6. The manuscript reports that the ICU uses a dietitian-approved feeding protocol but there was no detailed description of this.  Similarly, who decides when to advance feedings each day? 

Response: 

In our ICU, the advanced feedings will be determined by team discussion in the morning during ward round. The team members including attending physician (ICU staff), ICU fellow, resident, duty nursing and dietitian. The final decision will made by the team leader “attending physician” after team discussion.

7. Does the dietitian recommend increased feeding rates to account for not meeting estimated nutrition needs (i.e. due to feedings being held for procedures, etc.)?

Response: 

Yes. The dietitian would not only let team members know the nutrition goal of patients, but also would recommend the adequate feeding rates. 

If feeding is interrupted for any reason, the dietitian will calculate the NPO duration and adjust feeding rate by checking the feeding rate table. (Maximal rate: 150 cc/h). 

The dietitian also adjust diet to easier digestion formula or condense formula to help patients to achieve their feeding goal.

8. I appreciate the succinct, yet accurate major findings as indicated in the first paragraph of the Discussion section.

Response:  Thank you.

9. In your discussion, can you provide any insight as to why patients getting at least 65% of estimated nutrition needs have improved survival?  I find this interesting as even patients meeting 70-80% of their needs are still receiving inadequate nutrition.

Response:

A. Our previous studies show that high–nutrition-risk ICU patients who receive at least 65% of their energy requirements and consume at least 800 kcal/day have significantly lower in-hospital, 14-day, and 28-day mortality rates (Reference #1 and Reference#9).

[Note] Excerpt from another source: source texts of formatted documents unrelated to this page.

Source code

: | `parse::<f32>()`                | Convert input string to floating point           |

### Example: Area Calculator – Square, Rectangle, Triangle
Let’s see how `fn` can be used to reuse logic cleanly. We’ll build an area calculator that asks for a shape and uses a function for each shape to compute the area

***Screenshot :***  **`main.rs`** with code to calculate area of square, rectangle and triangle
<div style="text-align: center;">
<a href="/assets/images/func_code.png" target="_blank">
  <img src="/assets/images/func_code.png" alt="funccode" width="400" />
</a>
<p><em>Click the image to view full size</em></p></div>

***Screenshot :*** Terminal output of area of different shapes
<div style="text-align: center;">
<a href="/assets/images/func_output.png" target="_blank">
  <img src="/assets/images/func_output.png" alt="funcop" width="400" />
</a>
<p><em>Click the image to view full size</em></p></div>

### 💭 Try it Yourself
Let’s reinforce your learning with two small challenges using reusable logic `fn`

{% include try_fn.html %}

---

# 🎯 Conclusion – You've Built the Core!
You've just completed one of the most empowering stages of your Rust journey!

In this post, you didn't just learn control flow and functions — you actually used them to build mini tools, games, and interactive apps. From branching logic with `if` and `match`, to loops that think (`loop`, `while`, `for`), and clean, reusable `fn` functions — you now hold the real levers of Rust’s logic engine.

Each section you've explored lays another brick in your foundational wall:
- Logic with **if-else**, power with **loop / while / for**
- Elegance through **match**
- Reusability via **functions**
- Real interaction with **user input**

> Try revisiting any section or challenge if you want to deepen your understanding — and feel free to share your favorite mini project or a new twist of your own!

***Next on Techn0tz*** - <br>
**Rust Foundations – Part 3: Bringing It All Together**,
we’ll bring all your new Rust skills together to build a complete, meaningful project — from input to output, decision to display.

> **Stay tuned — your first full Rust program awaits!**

B. In this cohort, the 65% was calculated by ROC curve to have the best AUC. Due to a retrospective design and not a mechanism- based study, we could only mention this finding but very difficult to explant the reason.

C. In fact, a previous study has shown that a U-shaped curve was significant association with mortality. (Crit Care. 2016 Nov 10;20(1):367.) The group suggested the lowest mortality was noted at 70 % of estimated nutrition needs. 

D. AdCal/REE from 0 % to 70 % was associated with decreasing mortality (HR= 0.98, 95 % CI 0.97–0.99), while an AdCal/REE ratio ≥70 % was associated  with increasing mortality (HR= 1.01, 95 % CI 1.01–1.02).